The Obama/Clinton position on Iraq resembles Obama’s position on health care. Obama has said that if we were “starting from scratch,” whatever that means, he would favor a single-payer, not for profit, Canadian-style system. But since we’re where we are – we’ll have to make do with something like Hillary-care but without mandates. In other words, we can’t do what’s obviously right because of where we are. And where would that be? Neither Obama nor Clinton will dare utter the obvious answer: we’re in a world where Democrats and Republicans are in the pocket of insurance and pharmaceutical companies. What they will say is that some people like the insurance they have in the present system, and that it would be too disruptive to force them to change. It’s true, of course, that some people do have decent health insurance. But who wouldn’t prefer a cheaper, more rational, more just system? Who, that is, other than the insurance and pharmaceutical companies? They’re the only reason why we can’t have what people living in civilized countries expect as a matter of course.

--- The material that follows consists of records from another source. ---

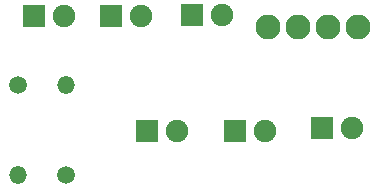
<source format=gbr>
%TF.GenerationSoftware,KiCad,Pcbnew,(5.1.6-0-10_14)*%
%TF.CreationDate,2020-09-05T00:15:57-04:00*%
%TF.ProjectId,ligths,6c696774-6873-42e6-9b69-6361645f7063,rev?*%
%TF.SameCoordinates,Original*%
%TF.FileFunction,Soldermask,Top*%
%TF.FilePolarity,Negative*%
%FSLAX46Y46*%
G04 Gerber Fmt 4.6, Leading zero omitted, Abs format (unit mm)*
G04 Created by KiCad (PCBNEW (5.1.6-0-10_14)) date 2020-09-05 00:15:57*
%MOMM*%
%LPD*%
G01*
G04 APERTURE LIST*
%ADD10O,1.500000X1.500000*%
%ADD11C,1.500000*%
%ADD12C,2.120000*%
%ADD13C,1.900000*%
%ADD14R,1.900000X1.900000*%
G04 APERTURE END LIST*
D10*
%TO.C,R2*%
X141859000Y-87198200D03*
D11*
X141859000Y-94818200D03*
%TD*%
D10*
%TO.C,R1*%
X137795000Y-94818200D03*
D11*
X137795000Y-87198200D03*
%TD*%
D12*
%TO.C,J1*%
X166583360Y-82290920D03*
X164043360Y-82290920D03*
X161503360Y-82290920D03*
X158963360Y-82290920D03*
%TD*%
D13*
%TO.C,D6*%
X158724600Y-91109800D03*
D14*
X156184600Y-91109800D03*
%TD*%
D13*
%TO.C,D5*%
X166077900Y-90830400D03*
D14*
X163537900Y-90830400D03*
%TD*%
D13*
%TO.C,D4*%
X151269700Y-91160600D03*
D14*
X148729700Y-91160600D03*
%TD*%
D13*
%TO.C,D3*%
X155041600Y-81330800D03*
D14*
X152501600Y-81330800D03*
%TD*%
D13*
%TO.C,D2*%
X148234400Y-81381600D03*
D14*
X145694400Y-81381600D03*
%TD*%
D13*
%TO.C,D1*%
X141655800Y-81368900D03*
D14*
X139115800Y-81368900D03*
%TD*%
M02*

</source>
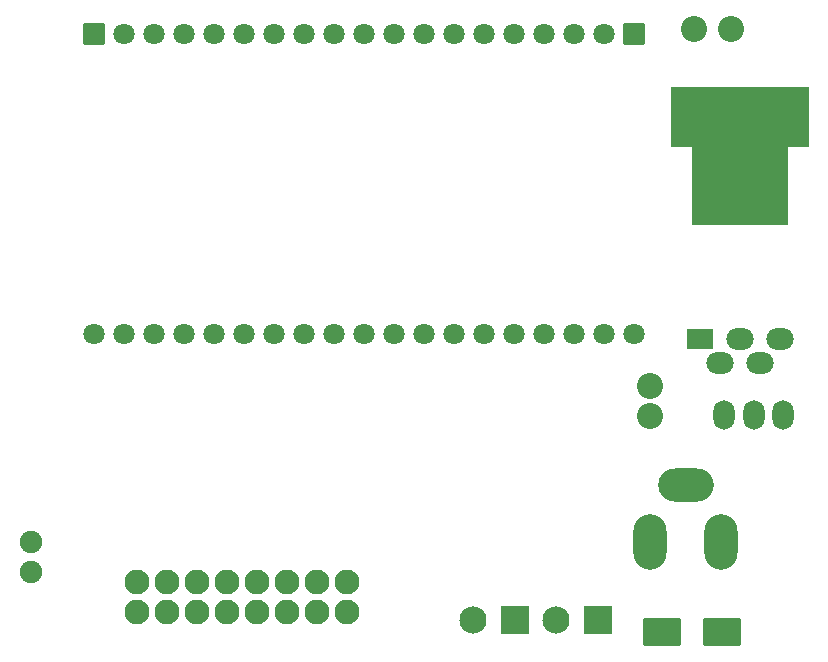
<source format=gbs>
G04 Layer: BottomSolderMaskLayer*
G04 EasyEDA v6.5.23, 2023-04-09 10:26:07*
G04 330b7c5f45e04ff093bb28af9a5d1234,10*
G04 Gerber Generator version 0.2*
G04 Scale: 100 percent, Rotated: No, Reflected: No *
G04 Dimensions in millimeters *
G04 leading zeros omitted , absolute positions ,4 integer and 5 decimal *
%FSLAX45Y45*%
%MOMM*%

%AMMACRO1*4,1,8,-4.0513,-5.8318,-4.0513,0.7722,-5.8293,0.7722,-5.8293,5.8318,5.8293,5.8318,5.8293,0.7722,4.0513,0.7722,4.0513,-5.8318,-4.0513,-5.8318,0*%
%AMMACRO2*1,1,$1,$2,$3*1,1,$1,$4,$5*1,1,$1,0-$2,0-$3*1,1,$1,0-$4,0-$5*20,1,$1,$2,$3,$4,$5,0*20,1,$1,$4,$5,0-$2,0-$3,0*20,1,$1,0-$2,0-$3,0-$4,0-$5,0*20,1,$1,0-$4,0-$5,$2,$3,0*4,1,4,$2,$3,$4,$5,0-$2,0-$3,0-$4,0-$5,$2,$3,0*%
%AMMACRO3*4,1,4,-1.1024,-0.8522,-1.1024,0.8522,1.1024,0.8522,1.1024,-0.8522,-1.1024,-0.8522,0*%
%ADD10MACRO1*%
%ADD11MACRO2,0.2032X-1.5X1.1X1.5X1.1*%
%ADD12C,1.9016*%
%ADD13MACRO2,0.2032X1.1X-1.1X-1.1X-1.1*%
%ADD14C,2.3016*%
%ADD15C,2.2032*%
%ADD16C,2.1016*%
%ADD17C,1.8016*%
%ADD18MACRO2,0.1016X-0.85X-0.85X-0.85X0.85*%
%ADD19MACRO2,0.1016X-0.85X0.85X0.85X0.85*%
%ADD20O,4.703191X2.8031948000000004*%
%ADD21O,2.8031948000000004X4.703191*%
%ADD22O,1.8031968X2.5031954*%
%ADD23MACRO3*%
%ADD24O,2.3031957999999997X1.8532094000000001*%
%ADD25C,5.2032*%

%LPD*%
D10*
G01*
X6343650Y4616704D03*
D11*
G01*
X5689600Y584200D03*
G01*
X6197600Y584200D03*
D12*
G01*
X342900Y1092200D03*
G01*
X342900Y1346200D03*
D13*
G01*
X5140693Y685800D03*
D14*
G01*
X4790719Y685800D03*
D13*
G01*
X4437951Y685871D03*
D14*
G01*
X4087977Y685871D03*
D15*
G01*
X6274104Y5691403D03*
D16*
G01*
X3015234Y1004620D03*
G01*
X3015234Y750620D03*
G01*
X2761234Y1004620D03*
G01*
X2761259Y750646D03*
G01*
X2507234Y1004620D03*
G01*
X2507234Y750620D03*
G01*
X2253234Y1004620D03*
G01*
X2253259Y750646D03*
G01*
X1999234Y1004620D03*
G01*
X1999234Y750620D03*
G01*
X1745234Y1004620D03*
G01*
X1745234Y750620D03*
G01*
X1491234Y1004620D03*
G01*
X1491234Y750620D03*
G01*
X1237234Y1004620D03*
G01*
X1237259Y750646D03*
D17*
G01*
X5194325Y3111500D03*
G01*
X4940325Y3111500D03*
G01*
X4686325Y3111500D03*
G01*
X4432325Y3111500D03*
G01*
X4178325Y3111500D03*
G01*
X3924325Y3111500D03*
G01*
X3670325Y3111500D03*
G01*
X3416325Y3111500D03*
G01*
X3162325Y3111500D03*
G01*
X2908325Y3111500D03*
G01*
X2654325Y3111500D03*
G01*
X2400325Y3111500D03*
G01*
X2146325Y3111500D03*
G01*
X1892325Y3111500D03*
G01*
X1638325Y3111500D03*
G01*
X4940325Y5651500D03*
G01*
X4686325Y5651500D03*
G01*
X4432325Y5651500D03*
G01*
X4178325Y5651500D03*
G01*
X3924325Y5651500D03*
G01*
X3670325Y5651500D03*
G01*
X3416325Y5651500D03*
G01*
X3162325Y5651500D03*
G01*
X2908325Y5651500D03*
G01*
X2654325Y5651500D03*
G01*
X2400325Y5651500D03*
G01*
X2146325Y5651500D03*
G01*
X1892325Y5651500D03*
G01*
X1638325Y5651500D03*
G01*
X5194325Y5651500D03*
G01*
X1384325Y3111500D03*
G01*
X1130325Y3111500D03*
G01*
X5448325Y3111500D03*
D18*
G01*
X5448300Y5651512D03*
D17*
G01*
X1384325Y5651500D03*
G01*
X1130325Y5651500D03*
G01*
X876325Y3111500D03*
D19*
G01*
X876313Y5651498D03*
D20*
G01*
X5885179Y1826260D03*
D21*
G01*
X6184900Y1346200D03*
G01*
X5585459Y1346200D03*
D22*
G01*
X6214262Y2425674D03*
G01*
X6464274Y2425674D03*
G01*
X6714261Y2425674D03*
D15*
G01*
X5588050Y2413000D03*
G01*
X5588025Y2667000D03*
G01*
X5953785Y5690438D03*
D23*
G01*
X6008877Y3061588D03*
D24*
G01*
X6348856Y3061614D03*
G01*
X6178854Y2861614D03*
G01*
X6518859Y2861614D03*
G01*
X6688861Y3061614D03*
D25*
G01*
X6343700Y4864100D03*
M02*

</source>
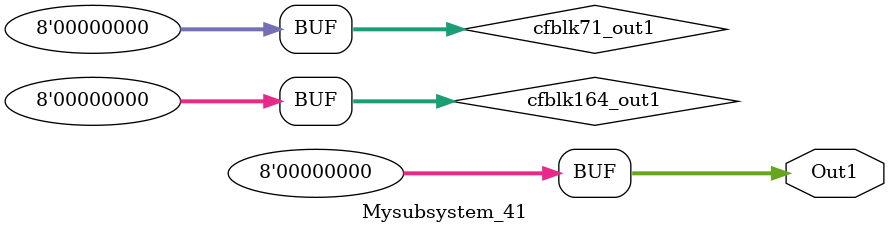
<source format=v>



`timescale 1 ns / 1 ns

module Mysubsystem_41
          (Out1);


  output  [7:0] Out1;  // uint8


  wire [7:0] cfblk164_out1;  // uint8
  wire [7:0] cfblk71_out1;  // uint8


  assign cfblk164_out1 = 8'b00000000;



  assign cfblk71_out1 = (cfblk164_out1 > 8'b00000000 ? 8'b00000001 :
              8'b00000000);



  assign Out1 = cfblk71_out1;

endmodule  // Mysubsystem_41


</source>
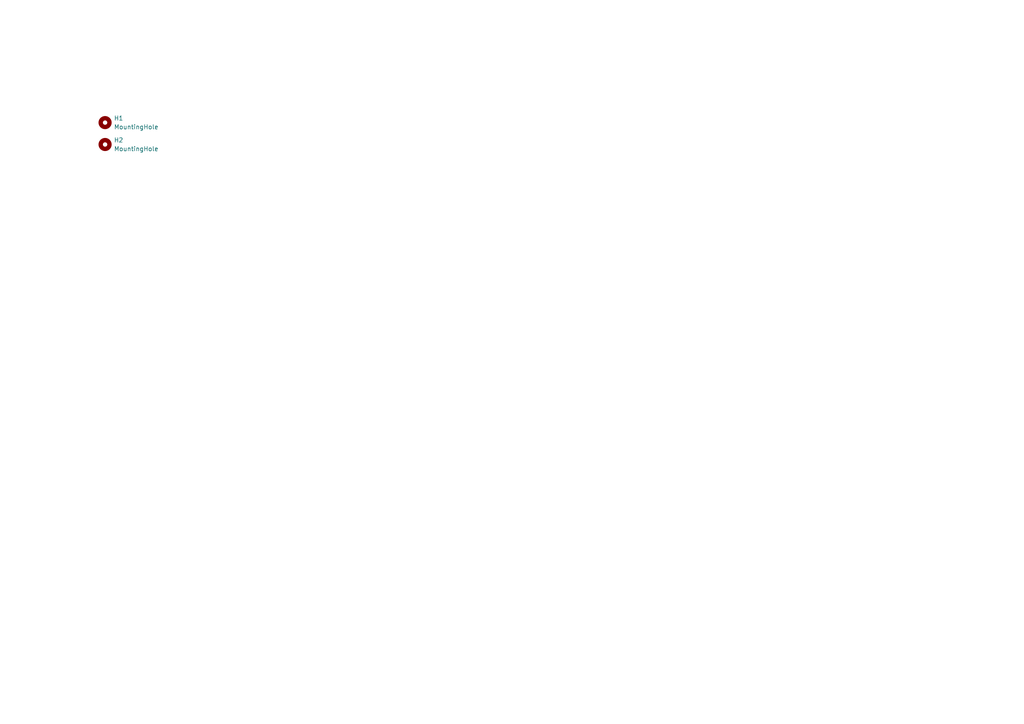
<source format=kicad_sch>
(kicad_sch
	(version 20250114)
	(generator "eeschema")
	(generator_version "9.0")
	(uuid "fe78e64c-b0ab-4b05-af30-e29c0971849c")
	(paper "A4")
	
	(symbol
		(lib_id "Mechanical:MountingHole")
		(at 30.48 41.91 0)
		(unit 1)
		(exclude_from_sim no)
		(in_bom no)
		(on_board yes)
		(dnp no)
		(fields_autoplaced yes)
		(uuid "4fdf0513-ff48-4fde-bc63-2d7477f52eb7")
		(property "Reference" "H2"
			(at 33.02 40.6399 0)
			(effects
				(font
					(size 1.27 1.27)
				)
				(justify left)
			)
		)
		(property "Value" "MountingHole"
			(at 33.02 43.1799 0)
			(effects
				(font
					(size 1.27 1.27)
				)
				(justify left)
			)
		)
		(property "Footprint" "MountingHole:MountingHole_3.2mm_M3"
			(at 30.48 41.91 0)
			(effects
				(font
					(size 1.27 1.27)
				)
				(hide yes)
			)
		)
		(property "Datasheet" "~"
			(at 30.48 41.91 0)
			(effects
				(font
					(size 1.27 1.27)
				)
				(hide yes)
			)
		)
		(property "Description" "Mounting Hole without connection"
			(at 30.48 41.91 0)
			(effects
				(font
					(size 1.27 1.27)
				)
				(hide yes)
			)
		)
		(instances
			(project ""
				(path "/fe78e64c-b0ab-4b05-af30-e29c0971849c"
					(reference "H2")
					(unit 1)
				)
			)
		)
	)
	(symbol
		(lib_id "Mechanical:MountingHole")
		(at 30.48 35.56 0)
		(unit 1)
		(exclude_from_sim no)
		(in_bom no)
		(on_board yes)
		(dnp no)
		(fields_autoplaced yes)
		(uuid "ecc011cc-3877-490d-8858-ee4e4e64ecd0")
		(property "Reference" "H1"
			(at 33.02 34.2899 0)
			(effects
				(font
					(size 1.27 1.27)
				)
				(justify left)
			)
		)
		(property "Value" "MountingHole"
			(at 33.02 36.8299 0)
			(effects
				(font
					(size 1.27 1.27)
				)
				(justify left)
			)
		)
		(property "Footprint" "MountingHole:MountingHole_3.2mm_M3"
			(at 30.48 35.56 0)
			(effects
				(font
					(size 1.27 1.27)
				)
				(hide yes)
			)
		)
		(property "Datasheet" "~"
			(at 30.48 35.56 0)
			(effects
				(font
					(size 1.27 1.27)
				)
				(hide yes)
			)
		)
		(property "Description" "Mounting Hole without connection"
			(at 30.48 35.56 0)
			(effects
				(font
					(size 1.27 1.27)
				)
				(hide yes)
			)
		)
		(instances
			(project ""
				(path "/fe78e64c-b0ab-4b05-af30-e29c0971849c"
					(reference "H1")
					(unit 1)
				)
			)
		)
	)
	(sheet_instances
		(path "/"
			(page "1")
		)
	)
	(embedded_fonts no)
)

</source>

To say that we can’t leave Iraq immediately and entirely because it would be bad for Iraqis is of a piece with saying we can’t have single-payer health insurance because it would be bad for people (and employers) content with the status quo. Not only is this contention false; it’s meretricious. It deliberately misrepresents the real reason. We can’t have single-payer insurance because the Democrats’ and Republicans’ paymasters won’t hear of it. We can’t leave Iraq, really leave it, because our economic elites and their political operatives in the Democratic and Republican Parties agree that abject defeat is out of the question. Yes, we should never have gone into Iraq, and we shouldn’t stay there a day longer than “necessary.” But we can’t leave with our tails between our legs.
Never mind that, in the real world, we’ve already lost. It’s the appearance, stupid. The “Vietnam Syndrome” tied our masters’ hands for years; we can’t have that again. The problem is not that an Iraq Syndrome would disable the United States in the War on Terror. As John Edwards pointed out in a moment of lucidity, the War on Terror is a “bumper sticker war.” There is and can be no such thing; the idea is absurd. This is not to say that there isn’t much the United States can do to diminish the threat of terrorism. For example, it could get out of Iraq. But that would militate against the real fear: that an abjectly defeated United States would be less able to project its power in the oil-rich Middle East, less able to control strategic resources generally, and ultimately less able to sustain its position as the world’s one and only “superpower,” along with the economic benefits that follow from that role.
Our anti-War Democrats like Obama and Clinton can’t abide that any more than the neo-con advisors of Cheney and Bush and John McCain (Bush Three) can. In this sense, the anti-War Democrats, Obama and Clinton, are of one mind with the warmonger McCain. Where they differ is on how much harm they are willing to do to achieve their shared objective. Because they draw their votes, in part, from genuinely progressive constituencies, the “anti-War” Democrats Obama and Clinton want to do as little harm as possible (and to seem to be doing even less). Because they are accountable to the Darker Angels of our Nature, McCain and Company are less constrained.
McCain and his sidekick, Joe Lieberman, may even think the Iraq War can still be “won.” Obama and Clinton would like victory there too; they just don’t think it’s possible – not at a cost the country or at least the part of it likely to vote for them can bear. The punditocracy may see a deep divide here; and indeed the Obama/Clinton position, because it is less bellicose at a practical level, is the lesser evil. But at the level of underlying political conviction, these differences, though important in practice, effectively disappear. What remains is nothing but wrong-headed, degraded and dangerous “bipartisanship.”